Below are entries. Copy exactly the lines running from the line that holds "pyautogui.press('ctrl+z')" to the line that holds "pyautogui.moveTo(535, 243); pyautogui.dragTo(505, 323)", with both ends included.

____ Dataset records

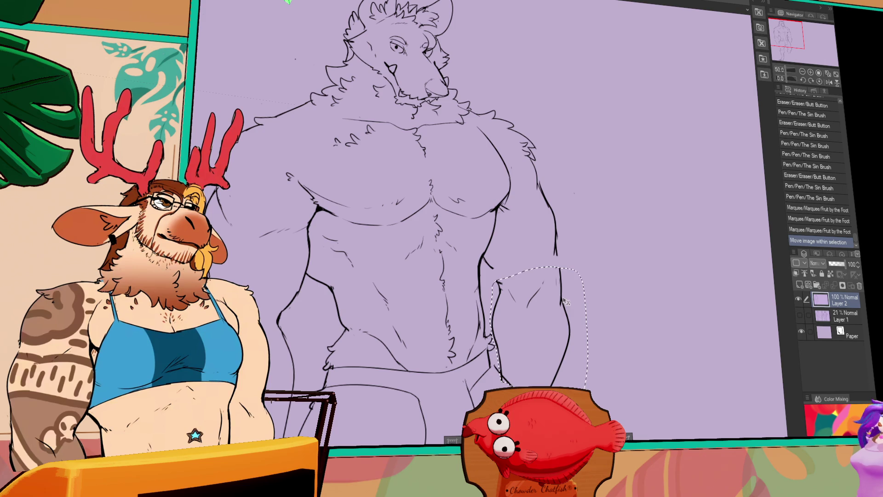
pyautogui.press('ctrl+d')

________
____ Dataset records

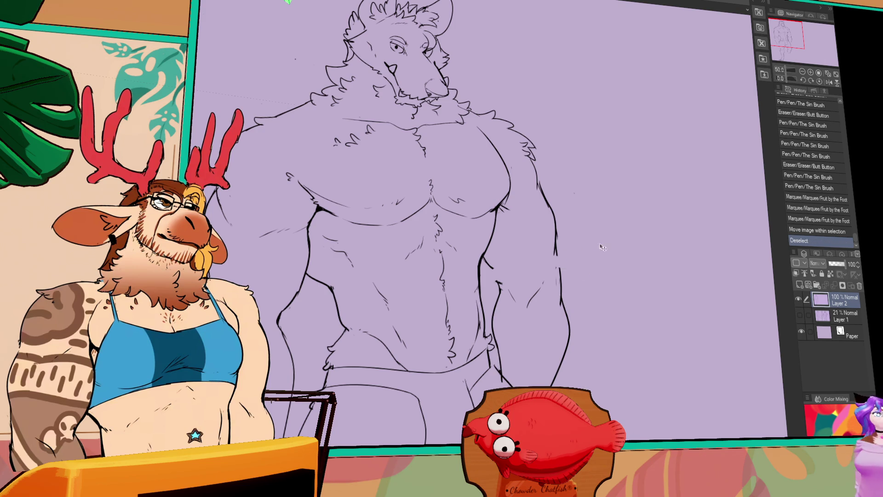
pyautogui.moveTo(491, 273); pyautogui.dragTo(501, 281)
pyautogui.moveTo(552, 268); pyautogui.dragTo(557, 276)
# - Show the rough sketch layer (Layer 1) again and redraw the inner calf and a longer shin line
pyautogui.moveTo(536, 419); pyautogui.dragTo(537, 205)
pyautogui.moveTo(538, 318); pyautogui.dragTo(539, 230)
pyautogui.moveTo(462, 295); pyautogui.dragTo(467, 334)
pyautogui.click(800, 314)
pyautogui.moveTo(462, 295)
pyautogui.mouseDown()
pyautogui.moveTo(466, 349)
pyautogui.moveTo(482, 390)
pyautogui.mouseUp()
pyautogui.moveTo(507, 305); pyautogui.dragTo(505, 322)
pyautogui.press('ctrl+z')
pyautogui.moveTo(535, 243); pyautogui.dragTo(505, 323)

________

▶ **Answer for this exercise**
pyautogui.press('ctrl+z')
pyautogui.moveTo(535, 243); pyautogui.dragTo(505, 323)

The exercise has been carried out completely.